In a quiet corner of Durham, North Carolina, a small team of engineers is quietly working on something that could reshape the future of homebuilding. The company is called BotBuilt, and their mission is simple—but far from easy: use AI-powered robotics to solve one of the biggest problems in construction today—how to build more homes, faster, with fewer skilled laborers, and at a price people can actually afford.

Founded in 2020 by Brent Wadas, Barrett Ames, and Colin Devine, BotBuilt sits at the intersection of advanced robotics and offsite construction. While many startups in the offsite space are tweaking existing systems or trying to reinvent the wheel, BotBuilt is doing something far more radical: it’s building a flexible, intelligent framing system that can adapt to almost any residential home design.
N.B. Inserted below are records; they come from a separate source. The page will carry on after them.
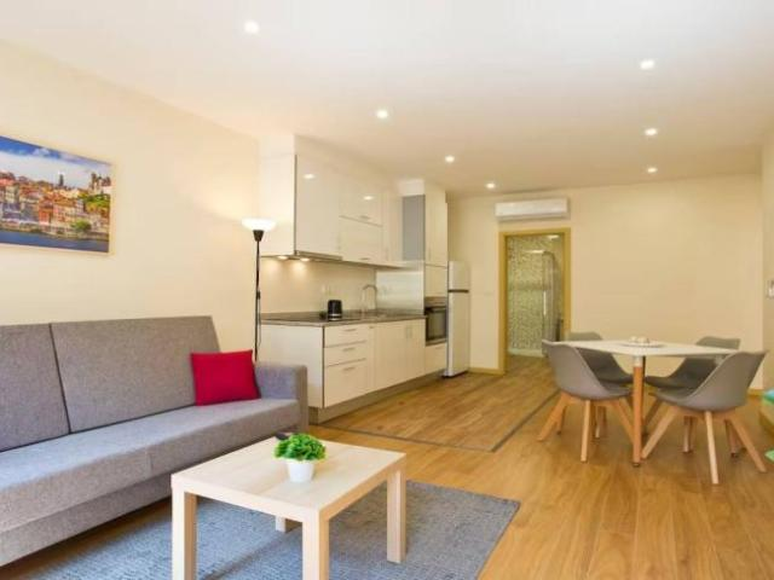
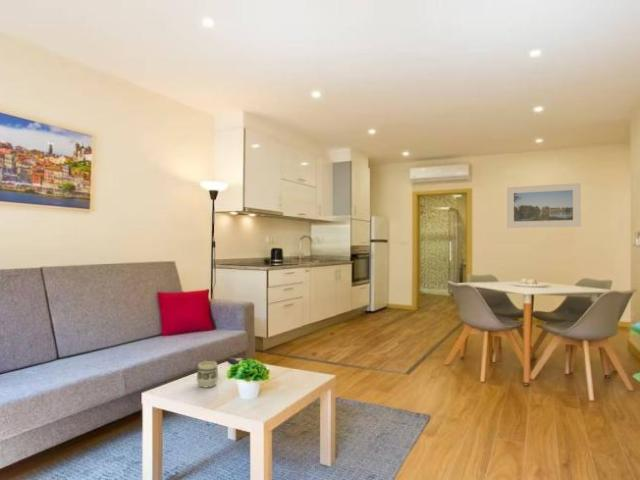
+ cup [196,360,219,389]
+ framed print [506,182,582,229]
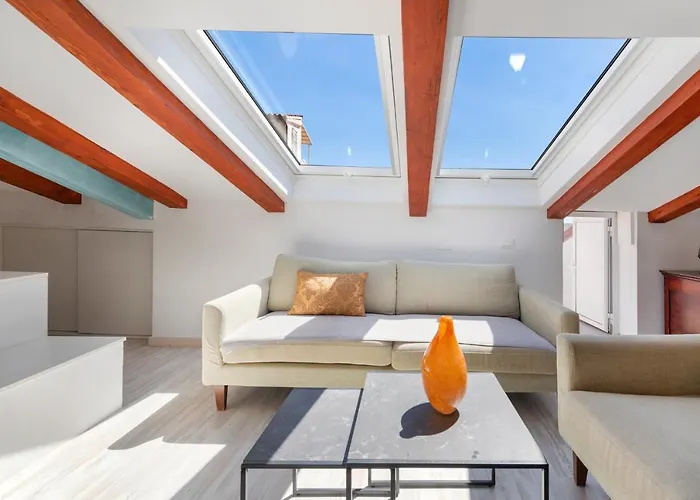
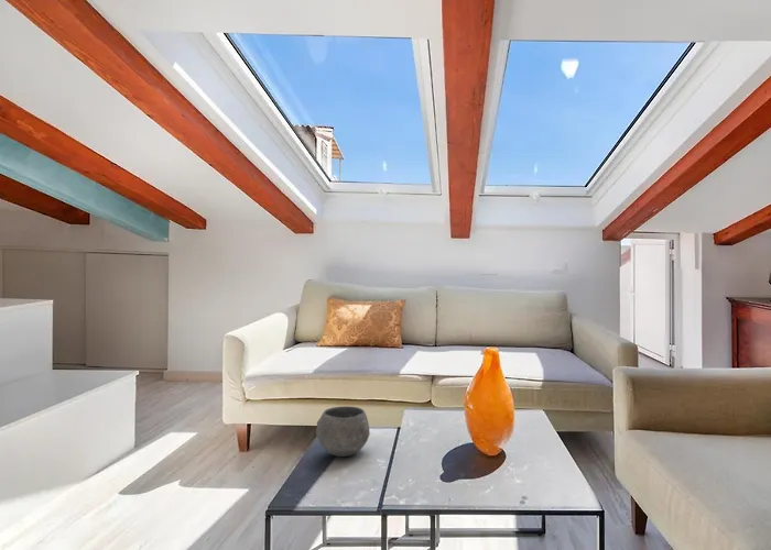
+ bowl [315,405,371,458]
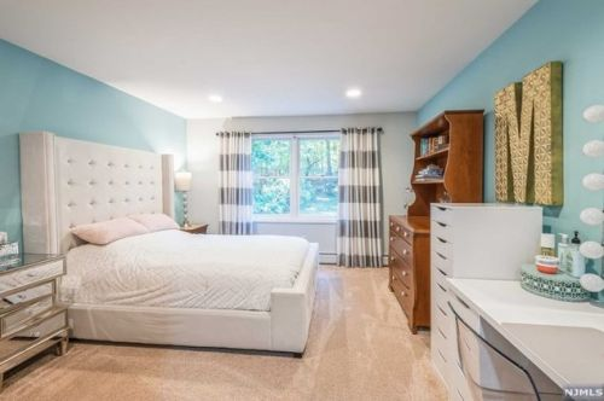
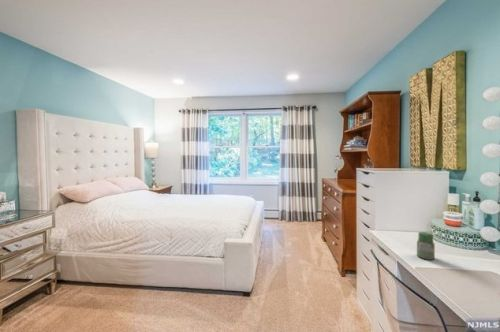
+ jar [416,231,436,261]
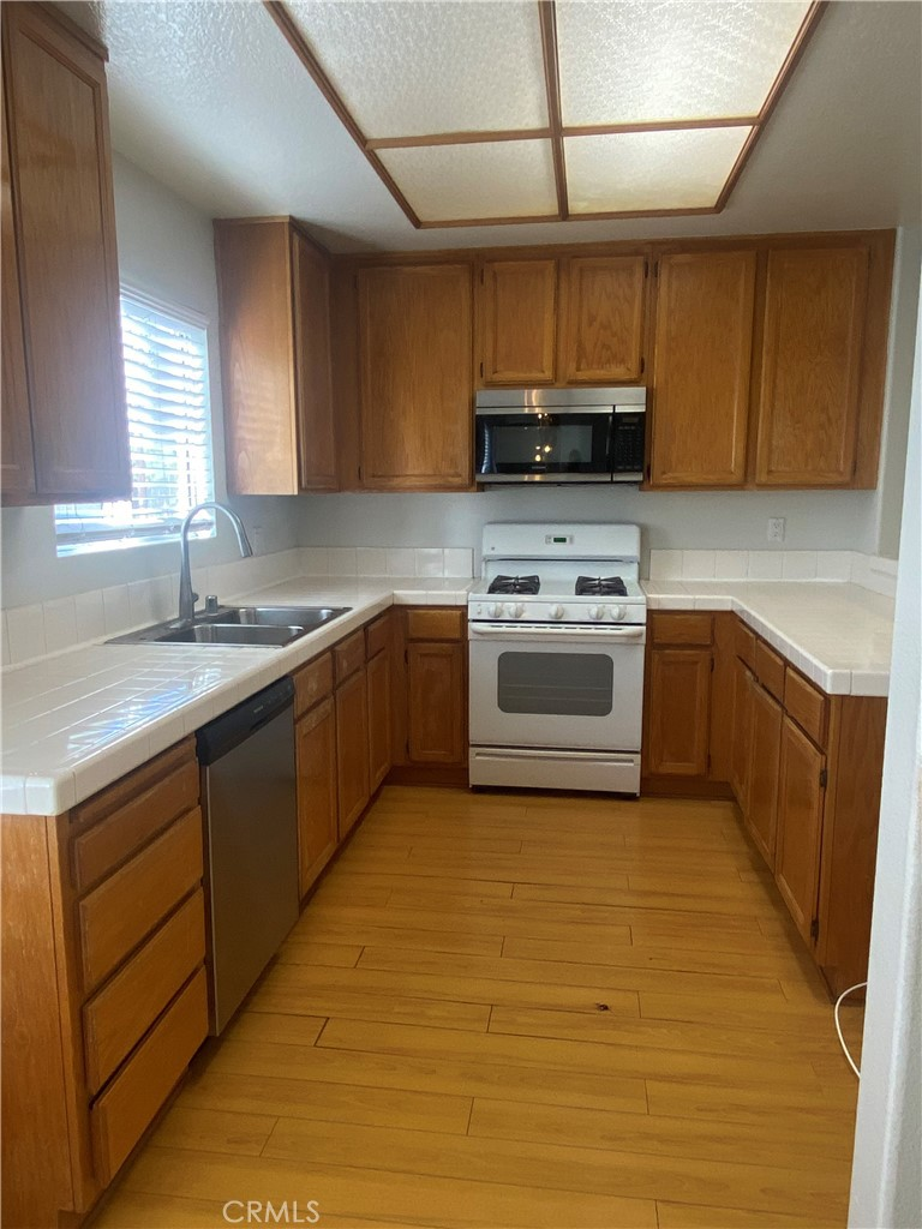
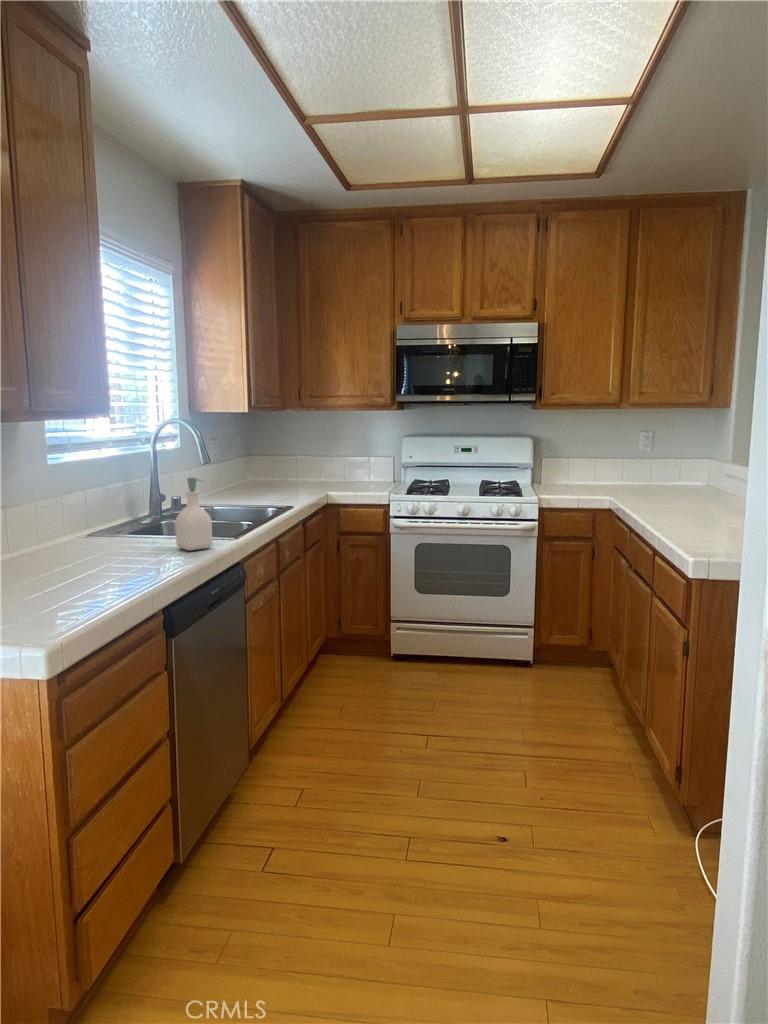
+ soap bottle [174,476,213,552]
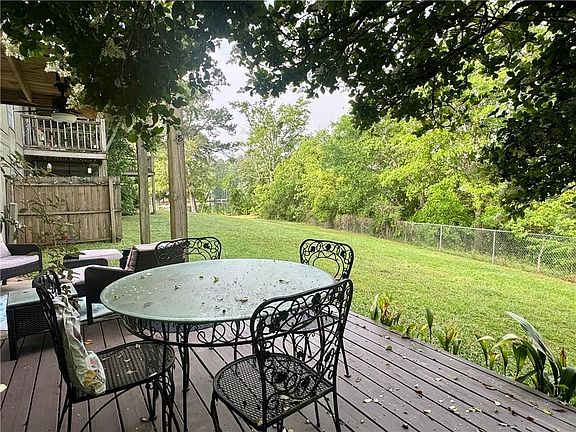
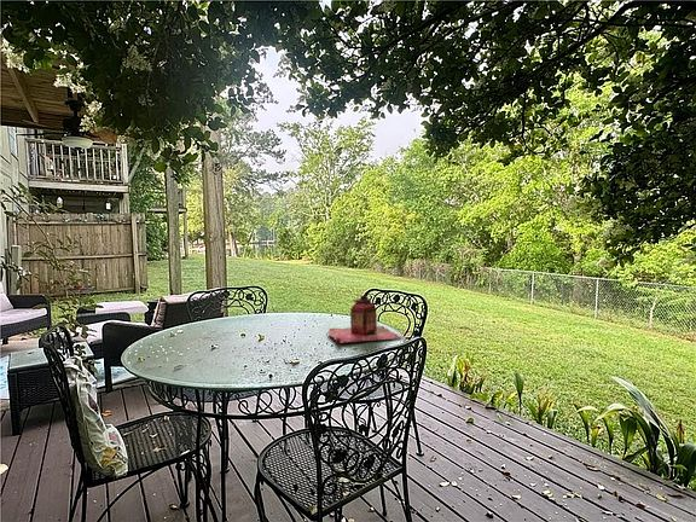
+ lantern [326,295,402,344]
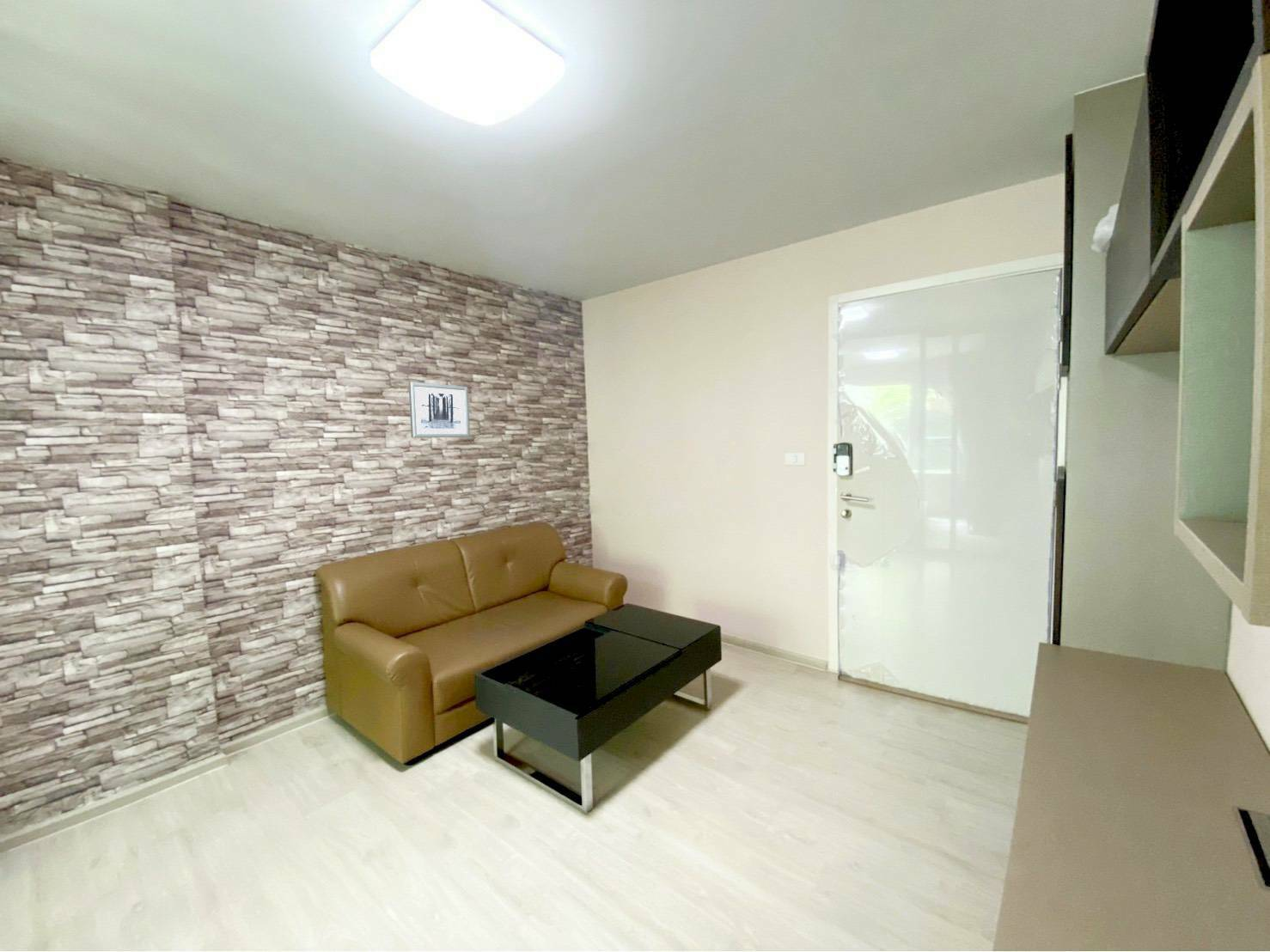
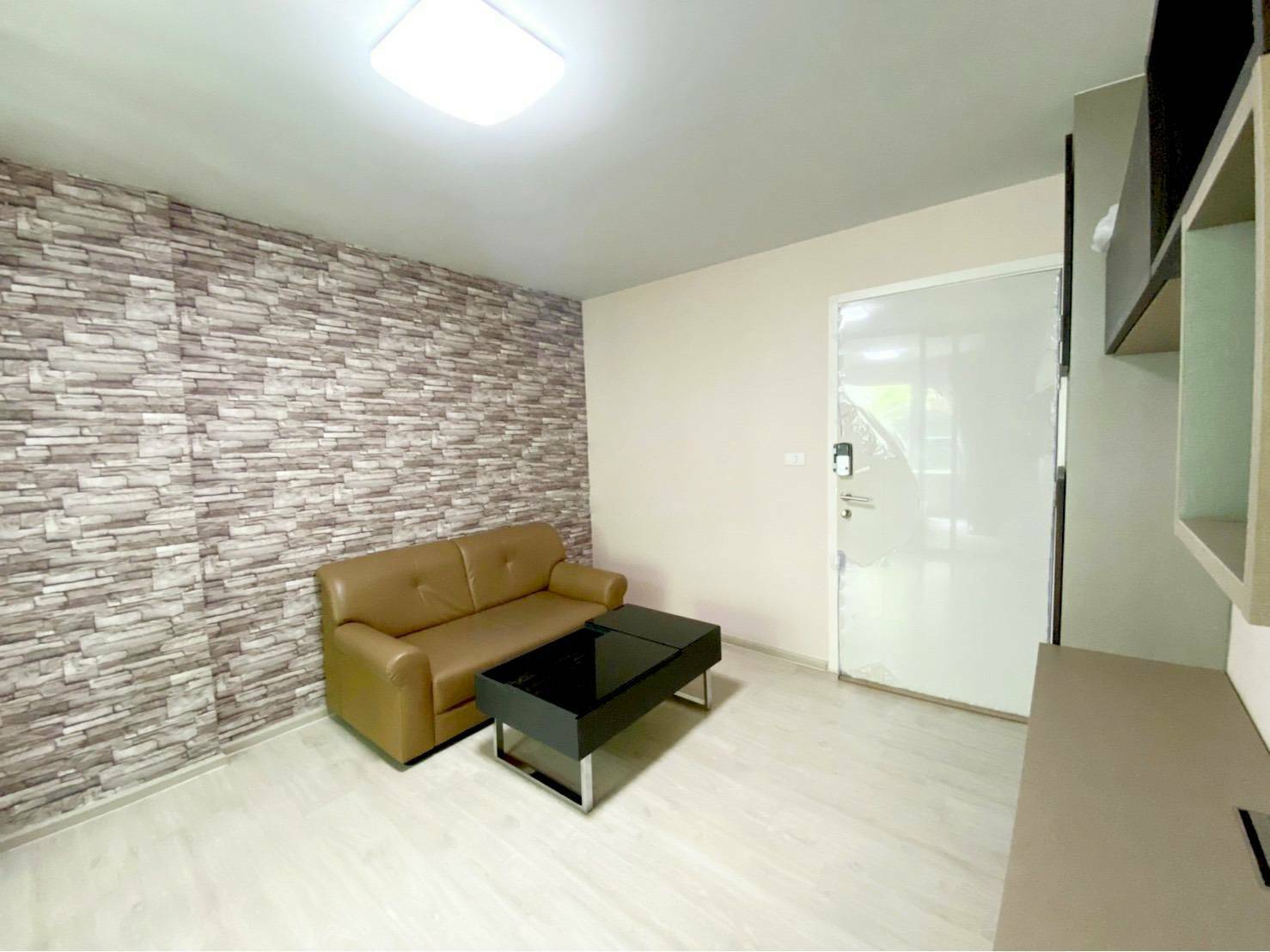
- wall art [408,381,471,438]
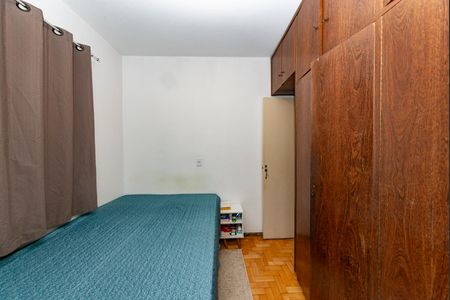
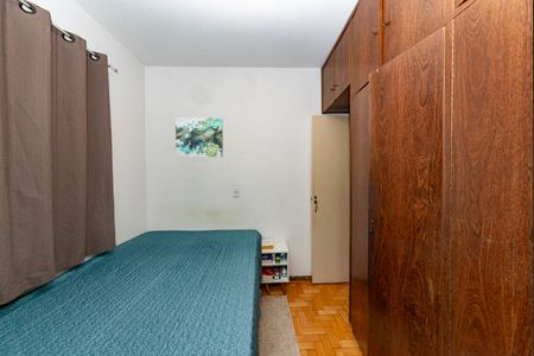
+ wall art [174,116,224,159]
And it’s doing it with industrial robots, AI, and a software platform that turns architectural plans into reality.
A New Kind of Framing System
BotBuilt isn’t a component factory in the traditional sense. Builders don’t order from a catalog of panel designs—they send over their house plans. From there, BotBuilt’s software analyzes the plans, converts them into 3D models, and generates instructions for robotic arms. These robots then frame out the home’s walls, floors, and trusses with speed and precision, adapting in real time to the quirks and flaws of real-world lumber.

The company has already completed framing for forty homes and has over 2,000 homes in the pipeline through partnerships with builders. The framing components are created in BotBuilt’s Durham-area facility and shipped to job sites, where on-site crews can quickly assemble them. What would normally take weeks of manual labor can now be completed in just a few hours.
According to co-founder Brent Wadas, the key to BotBuilt’s speed and flexibility is its combination of computer vision and AI. Unlike traditional prefab systems that require perfectly milled lumber or complex, custom jigs, BotBuilt’s robots use AI to adapt to imperfections in materials. That means less waste, fewer stoppages, and significantly lower cost.
Built for Builders, Not Just Techies
At its core, BotBuilt is a service company—not a product manufacturer. Builders don’t need to change their workflow, software, or design preferences. They just send over the plans and get back ready-to-install framing systems. That’s a key difference in a world where many offsite construction technologies require the builder to adapt to the system, not the other way around.

In fact, the founders say they designed the platform specifically to accommodate the variability of the real world. Barrett Ames, one of the founders and a Duke-trained roboticist, first came up with the idea while building his own home and realizing how repetitive—and dangerously inefficient—framing could be. That insight became BotBuilt’s foundation: create a smarter way to do what framers already do, but with robots that can handle more volume, more accurately, and without calling in sick.
Funding, Factories, and the Future
BotBuilt has raised $12.4 million in seed funding from an impressive list of investors, including Y Combinator, Ambassador Supply, Owens Corning, and Shadow Ventures. With that capital, they’ve already opened two factory operations in North Carolina and are expanding their workforce. The team is still small—fewer than 20 full-time employees—but the impact they’re targeting is massive.
Their technology is built to scale. The team envisions a future where BotBuilt-powered micro-factories could exist across the U.S., serving regional markets with customized, just-in-time framing systems. They’re also in early conversations with international partners, including groups in Japan, where space and labor are even more constrained.

Perhaps most important is the promise of cost savings. Traditional framing can cost $4 to $10 per square foot and take weeks—delayed by weather, inspections, or labor shortages. BotBuilt’s system? Roughly $1 per robot-hour and immune to most of the challenges that plague traditional jobsites.
A Solution for Offsite’s Growing Pains
The offsite construction industry has spent years trying to solve its identity crisis: how to balance the scalability of manufacturing with the flexibility that developers and homeowners demand. BotBuilt might just have found a third way—combining the predictability of automation with the adaptability of software-driven design.

Joel Bell, Director
What they’re offering isn’t just a new tool; it’s a whole new framing philosophy. One that turns traditional bottlenecks into programmable tasks. One that removes friction between design and production. And one that gives offsite construction a chance to scale at a pace that meets today’s housing needs—without sacrificing quality or affordability.
As the company continues to grow, the founders say their goal isn’t to replace framers—it’s to empower builders. In a labor market where fewer young workers are entering the trades, BotBuilt’s robots don’t compete with people. They complement them, doing the hard, repetitive work so that human crews can focus on installation, coordination, and quality control.
Our Thoughts
Offsite Innovators will be keeping a close eye on BotBuilt as they continue to scale operations and refine their systems. In an industry often slow to adopt radical change, BotBuilt is a rare example of what happens when vision, technology, and construction experience collide.
If their current trajectory holds, we may one day look back on this small team in Durham as the ones who didn’t just build a robot—but built the future of offsite housing.